* _Assignment_: Go line by line through the data and copy those with the word "Acetonitrile".

* _Data to use_:
^^^^^^^^^^^^^^^^

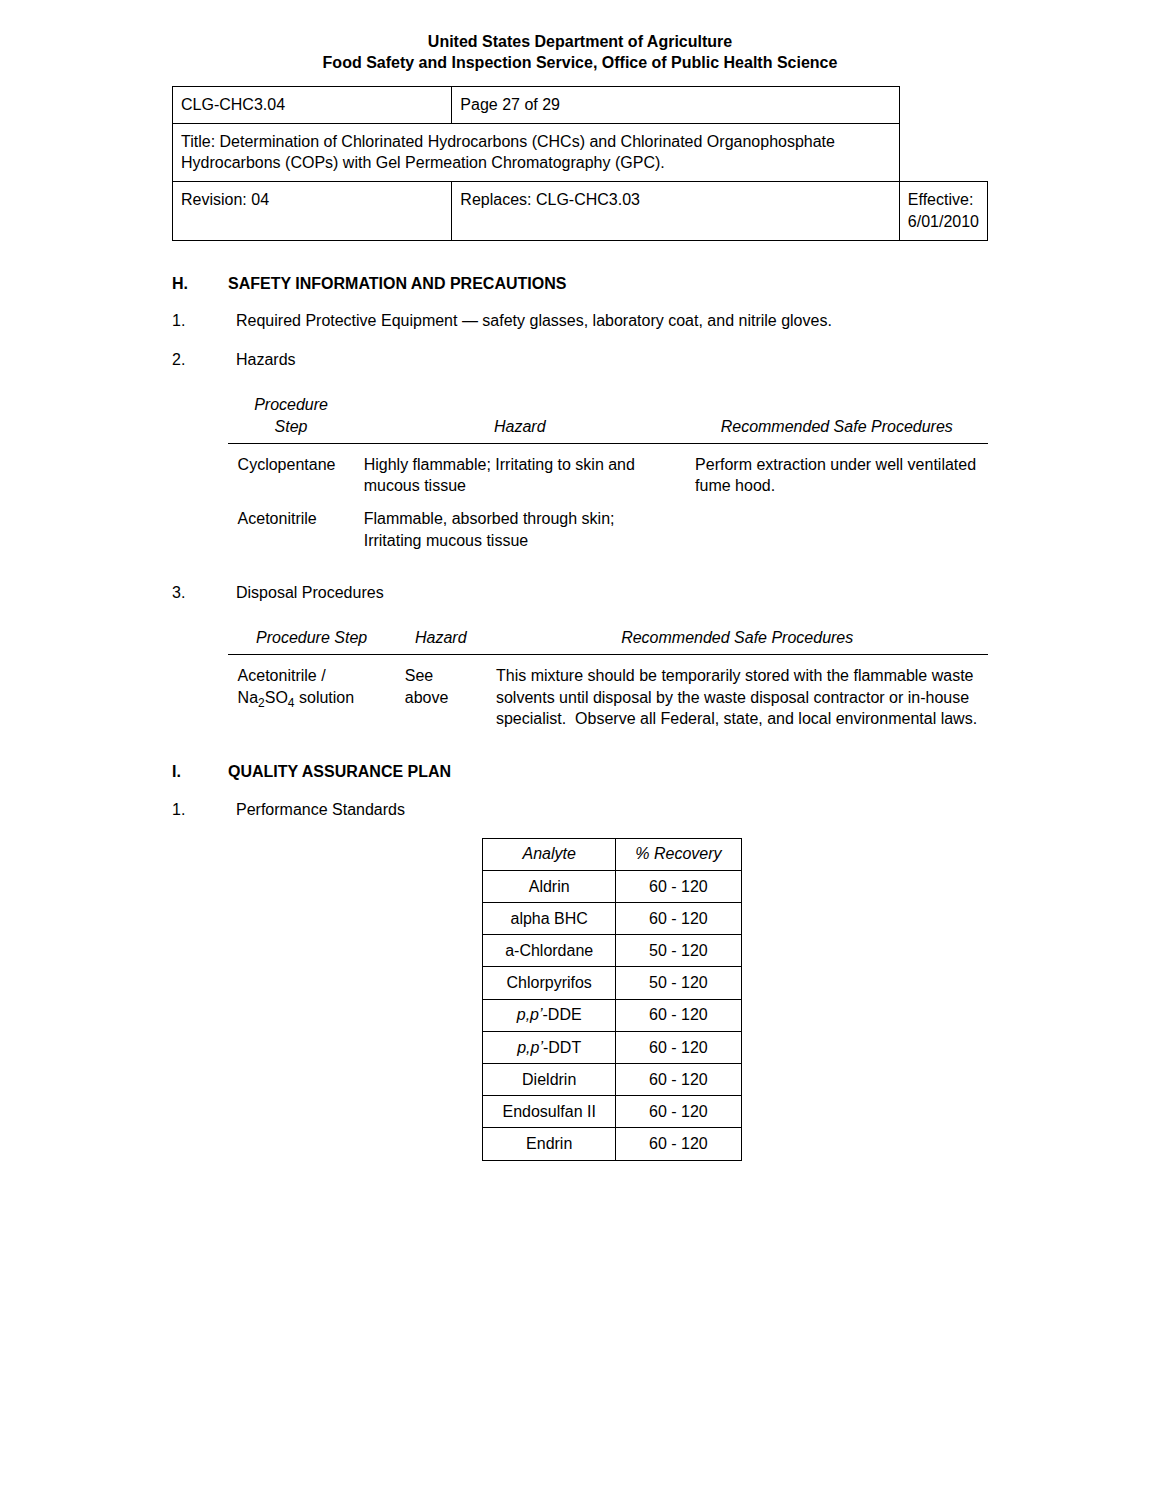United States Department of Agriculture
Food Safety and Inspection Service, Office of Public Health Science
| CLG-CHC3.04 | Page 27 of 29 |
| Title: Determination of Chlorinated Hydrocarbons (CHCs) and Chlorinated Organophosphate Hydrocarbons (COPs) with Gel Permeation Chromatography (GPC). |
| Revision: 04 | Replaces: CLG-CHC3.03 | Effective: 6/01/2010 |
H. SAFETY INFORMATION AND PRECAUTIONS
1. Required Protective Equipment — safety glasses, laboratory coat, and nitrile gloves.
2. Hazards
| Procedure Step | Hazard | Recommended Safe Procedures |
| --- | --- | --- |
| Cyclopentane | Highly flammable; Irritating to skin and mucous tissue | Perform extraction under well ventilated fume hood. |
| Acetonitrile | Flammable, absorbed through skin; Irritating mucous tissue |
3. Disposal Procedures
| Procedure Step | Hazard | Recommended Safe Procedures |
| --- | --- | --- |
| Acetonitrile / Na 2 SO 4 solution | See above | This mixture should be temporarily stored with the flammable waste solvents until disposal by the waste disposal contractor or in-house specialist. Observe all Federal, state, and local environmental laws. |
I. QUALITY ASSURANCE PLAN
1. Performance Standards
| Analyte | % Recovery |
| --- | --- |
| Aldrin | 60 - 120 |
| alpha BHC | 60 - 120 |
| a-Chlordane | 50 - 120 |
| Chlorpyrifos | 50 - 120 |
| p,p’ -DDE | 60 - 120 |
| p,p’ -DDT | 60 - 120 |
| Dieldrin | 60 - 120 |
| Endosulfan II | 60 - 120 |
| Endrin | 60 - 120 |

^^^^^^^^^^^^^^^^

* _Finished exercise_:
| Acetonitrile | Flammable, absorbed through skin; Irritating mucous tissue |
| Acetonitrile / Na 2 SO 4 solution | See above | This mixture should be temporarily stored with the flammable waste solvents until disposal by the waste disposal contractor or in-house specialist. Observe all Federal, state, and local environmental laws. |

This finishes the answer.